Please give the data again in full, exactly as it reads.

(Beginning of Provided material)

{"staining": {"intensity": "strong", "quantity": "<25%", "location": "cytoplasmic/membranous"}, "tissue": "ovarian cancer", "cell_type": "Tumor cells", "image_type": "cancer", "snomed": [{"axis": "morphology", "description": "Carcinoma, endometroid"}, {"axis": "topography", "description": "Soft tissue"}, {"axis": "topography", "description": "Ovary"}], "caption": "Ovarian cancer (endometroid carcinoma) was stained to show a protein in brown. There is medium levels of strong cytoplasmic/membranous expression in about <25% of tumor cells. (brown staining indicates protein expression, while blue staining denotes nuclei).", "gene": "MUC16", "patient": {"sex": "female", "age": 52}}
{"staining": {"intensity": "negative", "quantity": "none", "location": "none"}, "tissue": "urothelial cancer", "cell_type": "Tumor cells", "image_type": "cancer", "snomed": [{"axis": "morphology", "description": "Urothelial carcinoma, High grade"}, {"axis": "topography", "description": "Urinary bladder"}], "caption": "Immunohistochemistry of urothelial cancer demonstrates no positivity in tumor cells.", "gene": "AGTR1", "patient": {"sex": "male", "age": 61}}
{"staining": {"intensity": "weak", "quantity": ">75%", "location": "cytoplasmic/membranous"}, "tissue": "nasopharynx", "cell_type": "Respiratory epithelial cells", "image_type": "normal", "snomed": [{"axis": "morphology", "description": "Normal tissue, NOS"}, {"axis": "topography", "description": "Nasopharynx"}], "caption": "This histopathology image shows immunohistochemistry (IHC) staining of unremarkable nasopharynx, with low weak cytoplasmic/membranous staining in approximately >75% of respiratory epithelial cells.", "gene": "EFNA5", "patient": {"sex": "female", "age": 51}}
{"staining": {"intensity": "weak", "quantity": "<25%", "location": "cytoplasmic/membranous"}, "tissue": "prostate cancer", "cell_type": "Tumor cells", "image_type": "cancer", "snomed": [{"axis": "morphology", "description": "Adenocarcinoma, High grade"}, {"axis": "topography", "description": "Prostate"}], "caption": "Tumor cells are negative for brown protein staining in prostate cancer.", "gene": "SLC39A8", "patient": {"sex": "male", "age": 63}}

(End of Provided material)

• Exercise solution
{"staining": {"intensity": "strong", "quantity": "<25%", "location": "cytoplasmic/membranous"}, "tissue": "ovarian cancer", "cell_type": "Tumor cells", "image_type": "cancer", "snomed": [{"axis": "morphology", "description": "Carcinoma, endometroid"}, {"axis": "topography", "description": "Soft tissue"}, {"axis": "topography", "description": "Ovary"}], "caption": "Ovarian cancer (endometroid carcinoma) was stained to show a protein in brown. There is medium levels of strong cytoplasmic/membranous expression in about <25% of tumor cells. (brown staining indicates protein expression, while blue staining denotes nuclei).", "gene": "MUC16", "patient": {"sex": "female", "age": 52}}
{"staining": {"intensity": "negative", "quantity": "none", "location": "none"}, "tissue": "urothelial cancer", "cell_type": "Tumor cells", "image_type": "cancer", "snomed": [{"axis": "morphology", "description": "Urothelial carcinoma, High grade"}, {"axis": "topography", "description": "Urinary bladder"}], "caption": "Immunohistochemistry of urothelial cancer demonstrates no positivity in tumor cells.", "gene": "AGTR1", "patient": {"sex": "male", "age": 61}}
{"staining": {"intensity": "weak", "quantity": ">75%", "location": "cytoplasmic/membranous"}, "tissue": "nasopharynx", "cell_type": "Respiratory epithelial cells", "image_type": "normal", "snomed": [{"axis": "morphology", "description": "Normal tissue, NOS"}, {"axis": "topography", "description": "Nasopharynx"}], "caption": "This histopathology image shows immunohistochemistry (IHC) staining of unremarkable nasopharynx, with low weak cytoplasmic/membranous staining in approximately >75% of respiratory epithelial cells.", "gene": "EFNA5", "patient": {"sex": "female", "age": 51}}
{"staining": {"intensity": "weak", "quantity": "<25%", "location": "cytoplasmic/membranous"}, "tissue": "prostate cancer", "cell_type": "Tumor cells", "image_type": "cancer", "snomed": [{"axis": "morphology", "description": "Adenocarcinoma, High grade"}, {"axis": "topography", "description": "Prostate"}], "caption": "Tumor cells are negative for brown protein staining in prostate cancer.", "gene": "SLC39A8", "patient": {"sex": "male", "age": 63}}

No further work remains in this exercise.